Copy out each entry below verbatim, skipping the images.

*** Opening The data ***

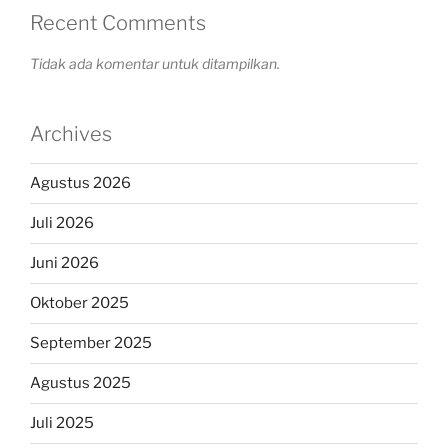
Recent Comments
Tidak ada komentar untuk ditampilkan.
Archives
Agustus 2026
Juli 2026
Juni 2026
Oktober 2025
September 2025
Agustus 2025
Juli 2025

*** Closing The data ***

_Worked solution:_
Recent Comments
Tidak ada komentar untuk ditampilkan.
Archives
Agustus 2026
Juli 2026
Juni 2026
Oktober 2025
September 2025
Agustus 2025
Juli 2025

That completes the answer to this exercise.